E a questão da sustentabilidade? Nota que, nos novos projetos, os hoteleiros já têm a preocupação em criar edifícios energeticamente eficientes?
Talvez sejam os mais atrasados nessa sensibilidade, os escritórios foram os primeiros. Agora chegou à hotelaria. As novas gerações já têm o chip da sustentabilidade. Por isso vão ter muito em conta, quando escolhem o hotel, quais são os ícones de sustentabilidade que o mesmo tem e não passa só pela toalha, vai muito além disso. A sustentabilidade em termos de exploração já existe, mas a nível do edifício ainda estamos longe. Os hotéis têm de olhar para isto porque senão serão penalizados pelas novas gerações. Poderão tornar-se obsoletos. Há equipamentos hoteleiros que vão tornar-se obsoletos no futuro para os jovens que agora têm 12/15 anos. Os hotéis têm que ter muito presente esta questão da sustentabilidade.

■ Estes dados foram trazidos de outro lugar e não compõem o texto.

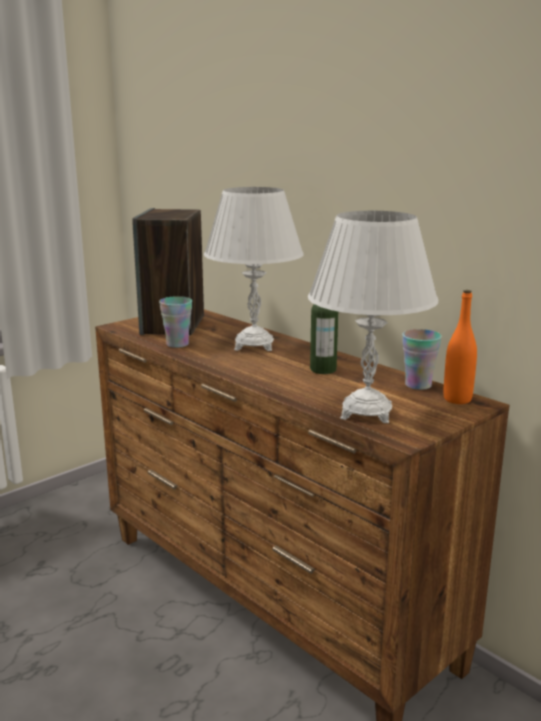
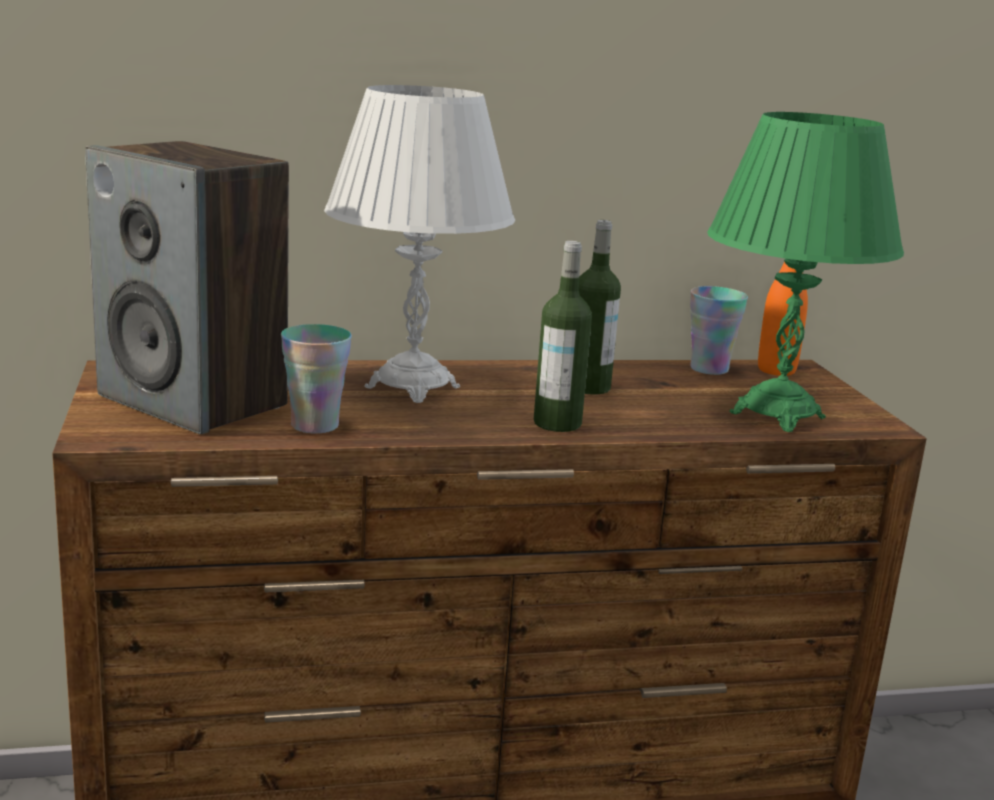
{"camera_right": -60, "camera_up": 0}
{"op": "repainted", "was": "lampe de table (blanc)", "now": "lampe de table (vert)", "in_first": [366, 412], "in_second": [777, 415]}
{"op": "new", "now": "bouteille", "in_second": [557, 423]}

Trazê-la para dentro do hotel, não só na exploração mas no edifício e na manutenção, caso contrário vão ser penalizados.
Há alguma região/cidade em Portugal onde gostasse de projetar um hotel?
Tenho um projeto para um hotel para Évora que não sei ainda se vai ser concretizado ou não. É um edifício histórico e adorava que esse projeto fosse para a frente. Porque é uma cidade extraordinária, muito bonita, que mantém as suas características ao longo dos anos, mas tem sabido atualizar-se. Quando vamos a Évora sentimos que estamos num museu, mas num museu contemporâneo, uma coisa meio estranha, mas é verdade. É um edifício histórico muito bonito que merece ser reabilitado e porque tem uma ampliação muito discreta e muito silenciosa, que valoriza o património existente.